Requirement: Some lines in the material below hold the word "terminates". Copy all of them.
== == ==
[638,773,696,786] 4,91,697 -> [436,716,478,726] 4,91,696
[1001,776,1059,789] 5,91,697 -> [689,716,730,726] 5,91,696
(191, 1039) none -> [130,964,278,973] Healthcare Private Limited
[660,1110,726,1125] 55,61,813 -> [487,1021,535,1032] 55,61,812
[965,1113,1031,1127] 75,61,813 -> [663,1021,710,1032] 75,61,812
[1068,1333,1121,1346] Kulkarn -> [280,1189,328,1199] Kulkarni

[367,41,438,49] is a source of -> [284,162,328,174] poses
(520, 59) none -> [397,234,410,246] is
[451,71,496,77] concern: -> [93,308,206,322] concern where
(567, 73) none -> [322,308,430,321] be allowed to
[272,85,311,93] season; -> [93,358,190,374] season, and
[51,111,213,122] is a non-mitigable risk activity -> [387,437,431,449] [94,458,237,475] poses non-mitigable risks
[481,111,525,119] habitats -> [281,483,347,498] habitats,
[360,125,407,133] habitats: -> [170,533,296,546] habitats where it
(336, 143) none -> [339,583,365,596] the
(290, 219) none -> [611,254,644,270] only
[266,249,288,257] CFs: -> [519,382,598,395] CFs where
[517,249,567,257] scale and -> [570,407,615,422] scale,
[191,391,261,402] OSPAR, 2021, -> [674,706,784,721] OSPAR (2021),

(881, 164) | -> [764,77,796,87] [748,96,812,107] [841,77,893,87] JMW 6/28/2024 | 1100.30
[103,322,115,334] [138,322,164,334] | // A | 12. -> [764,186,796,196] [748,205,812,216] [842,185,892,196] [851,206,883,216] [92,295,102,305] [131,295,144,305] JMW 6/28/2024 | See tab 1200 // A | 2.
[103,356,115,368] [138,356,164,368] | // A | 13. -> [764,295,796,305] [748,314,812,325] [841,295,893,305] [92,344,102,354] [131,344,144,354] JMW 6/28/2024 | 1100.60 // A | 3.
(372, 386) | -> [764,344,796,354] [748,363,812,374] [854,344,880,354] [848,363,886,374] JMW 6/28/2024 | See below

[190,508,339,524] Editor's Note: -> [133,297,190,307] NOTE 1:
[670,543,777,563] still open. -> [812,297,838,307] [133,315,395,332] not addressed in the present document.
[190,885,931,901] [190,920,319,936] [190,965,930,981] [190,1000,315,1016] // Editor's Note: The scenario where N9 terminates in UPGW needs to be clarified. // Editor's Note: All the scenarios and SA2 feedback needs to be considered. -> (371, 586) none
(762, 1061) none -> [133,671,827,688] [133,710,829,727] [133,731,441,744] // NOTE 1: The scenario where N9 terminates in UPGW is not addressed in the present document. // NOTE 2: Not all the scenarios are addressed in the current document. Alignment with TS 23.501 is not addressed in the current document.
== == ==
Completed exercise:
[190,885,931,901] [190,920,319,936] [190,965,930,981] [190,1000,315,1016] // Editor's Note: The scenario where N9 terminates in UPGW needs to be clarified. // Editor's Note: All the scenarios and SA2 feedback needs to be considered. -> (371, 586) none
(762, 1061) none -> [133,671,827,688] [133,710,829,727] [133,731,441,744] // NOTE 1: The scenario where N9 terminates in UPGW is not addressed in the present document. // NOTE 2: Not all the scenarios are addressed in the current document. Alignment with TS 23.501 is not addressed in the current document.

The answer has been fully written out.